Kimiko, I’m thrilled! Well done! I’m quite excited to see this particular pattern picked up and worked so well. The partlet is an excellent showcase for your stitching. It’s prime! You can read more about Kimiko’s award-winning project and read her arts competition documentation on her blog.
Now, this ties into the Second Thing.
The Buttery is an omnibus pattern – a frame filled by a large number of different design motifs. In this case, flowers, herbs and fruits. I’ve augmented my original set of patterns, and stitched up even more Buttery fillings on a recent project of my own.
Now the new book is generating some buzz about my patterns. Hannah was kind enough to spread word about EnsAtl on her blog, enbrouderie.

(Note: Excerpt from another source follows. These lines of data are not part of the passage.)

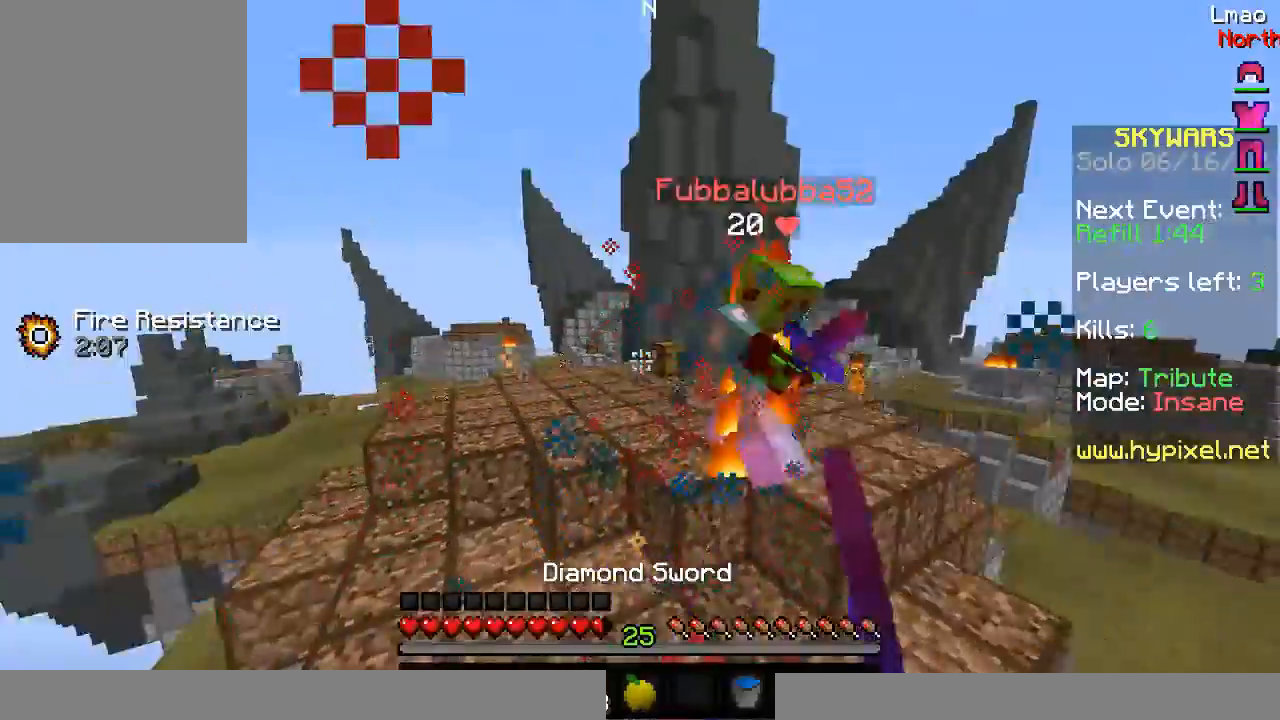
{"keys": ["d", "w"], "mouse": ["left"], "events": [[67, "d", "down"], [67, "mouse_left", "up"], [100, "mouse_left", "down"], [183, "mouse_left", "up"], [200, "mouse_left", "down"], [450, "mouse_left", "up"], [483, "mouse_left", "down"]]}
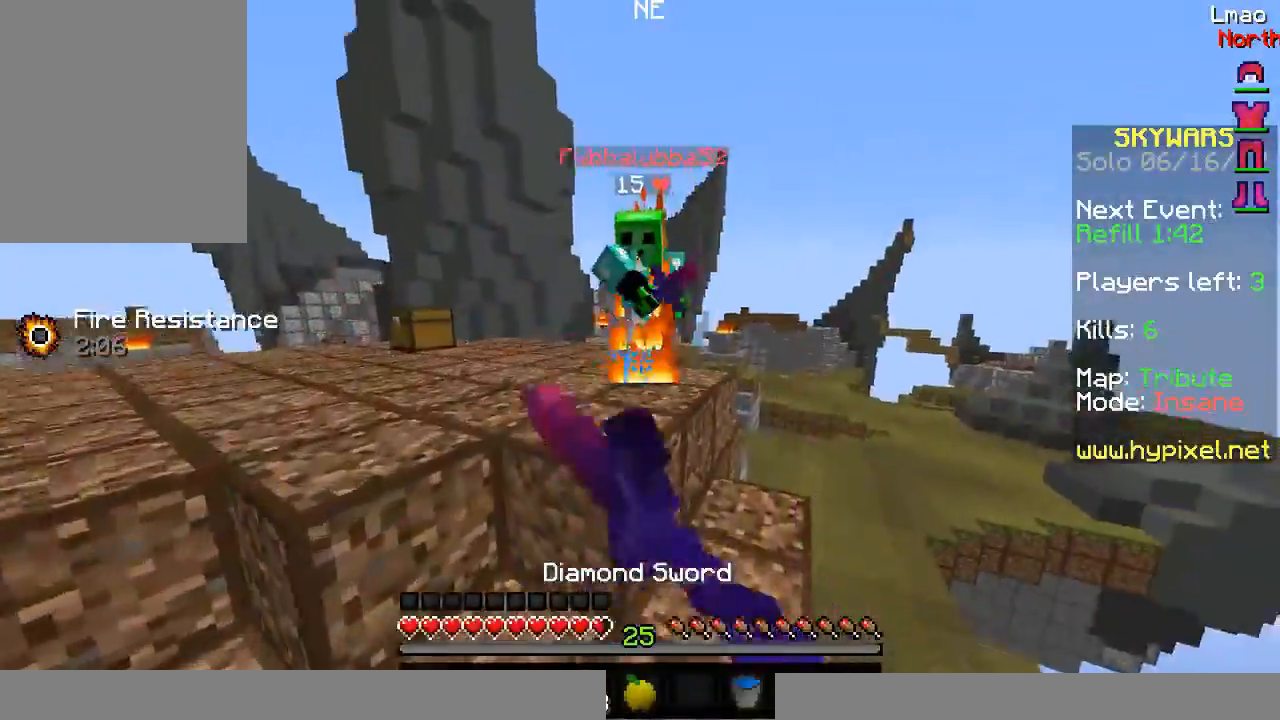
{"keys": ["d", "w"], "mouse": ["left"], "events": [[33, "mouse_left", "up"], [67, "mouse_left", "down"], [200, "mouse_left", "up"], [217, "d", "up"], [233, "mouse_left", "down"], [333, "d", "down"], [433, "mouse_left", "up"], [467, "mouse_left", "down"]]}
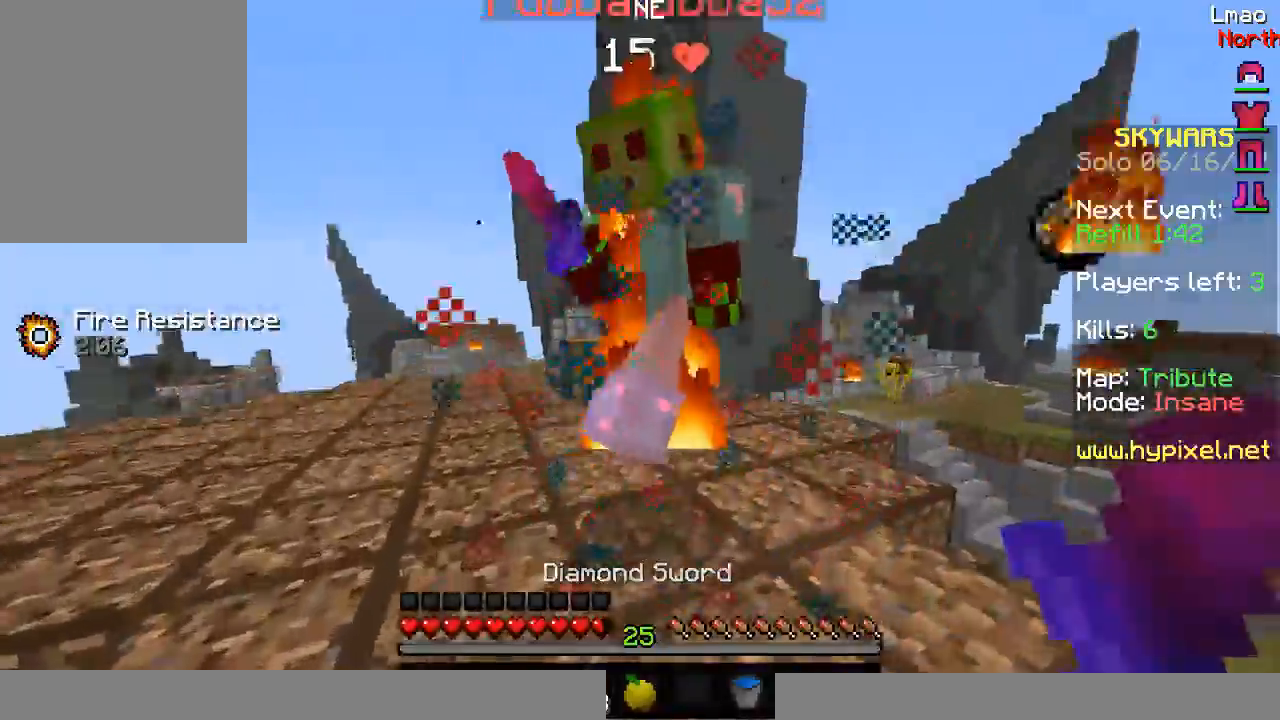
{"keys": ["a", "w"], "mouse": ["left"], "events": [[133, "mouse_left", "up"], [167, "mouse_left", "down"], [217, "d", "up"], [417, "a", "down"], [417, "mouse_left", "up"], [433, "mouse_left", "down"]]}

In the comments that accompany her post Rachel of VirtuoSew commented on my Dancing Pirate Octopodes pattern. Rachel wondered about working up alternates for DPO. Initial silly filings aside, that pattern has excellent potential to evolve into another omnibus design along the lines of Buttery, and I think Rachel’s idea is a splendid one.

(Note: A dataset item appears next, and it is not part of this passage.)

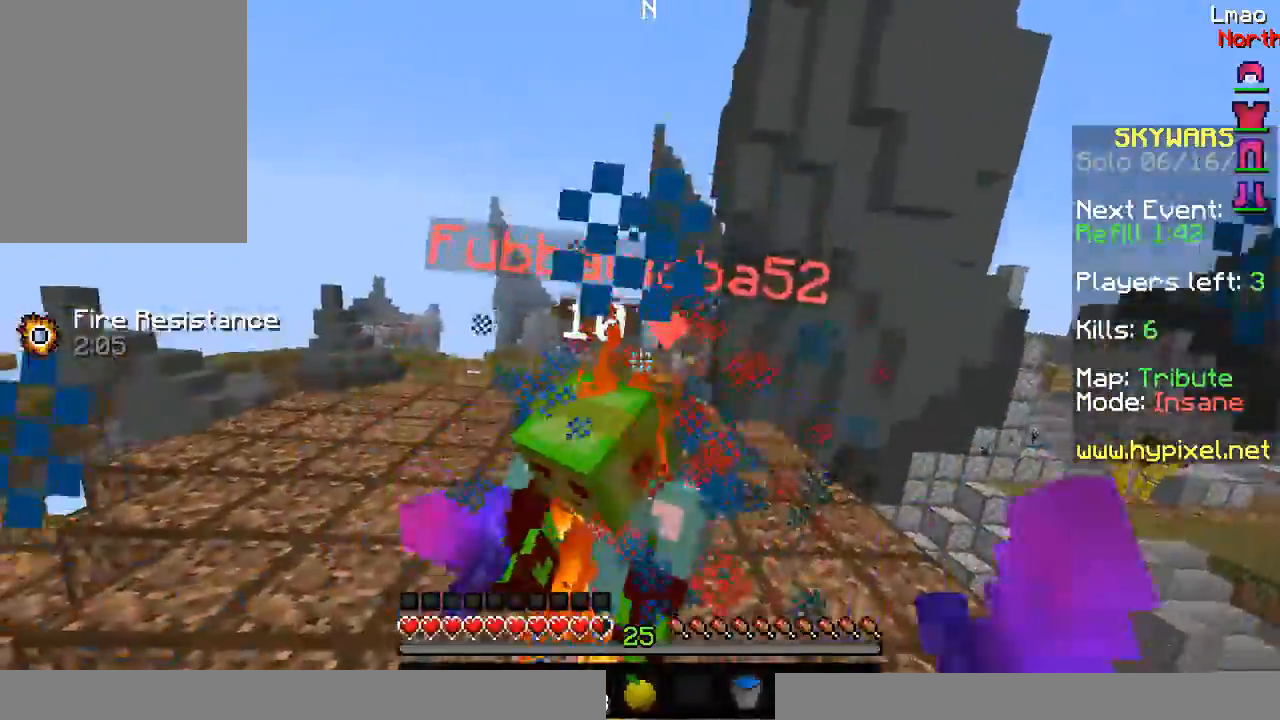
{"keys": ["w"], "mouse": ["left"], "events": [[350, "mouse_left", "up"], [367, "mouse_left", "down"], [400, "a", "up"]]}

So I announce the first (to my knowledge) Crowdsource Design Blackwork Filling Project.
What’s Crowdsourcing? In a nutshell, it’s putting a project in front of a large number of otherwise unrelated/unassociated people, and asking them to apply their individual creativity to it, spreading the word and bringing all that creativity back together using ‘net based communications. It’s all the rage right now. Even the Defense Department’s research arm (DARPA) has launched a crowdsourced projects to jump start the design process or solve sticky problems.
So. Reaching both behind to the past and into the future – why not one for double running stitch?
Here is a square with just the frame from Dancing Pirate Octopodes:
It’s a simple JPG – shown above at full size. Right click on it and save the image. Then attack it with any graphics program, or print it out and doodle on the hard copy. Work up your own filling(s)! Be creative! Run amok! Just one request – this is not an adult-rated site. Please keep your designs family-friendly. (I reserve the right to do light editorial selection, if need be.)
When you’re done, eMail the file, or transcription of the thing, or a scan or photo of your design to me by 10 July at the gmail address listed in this post . I’ll assemble all submissions in one big layout, and share the results back here as quickly as I can. (If you’d like me to withhold your name rather than be credited on String, I’ll be happy to do so.)
This isn’t a contest – I’ve got no prizes to give away. But I think it will be lots of fun to see what everyone comes up with. So fire up your drawing program or sharpen your pencil. Let’s see what our stitching crowd can devise!
Again, thanks to Hannah, the gang at Total Insanity, others at various Yahoo needlework discussion groups, and all other posters and email respondents for their welcome and acceptance of EnsAtl. Special thanks to Kimiko for making my day with her project. Thanks to Rachel for the idea of making more fills for DPO. And thanks in advance to everyone who will take a moment to share their own creativity for the joy of participating, and glory of their needle.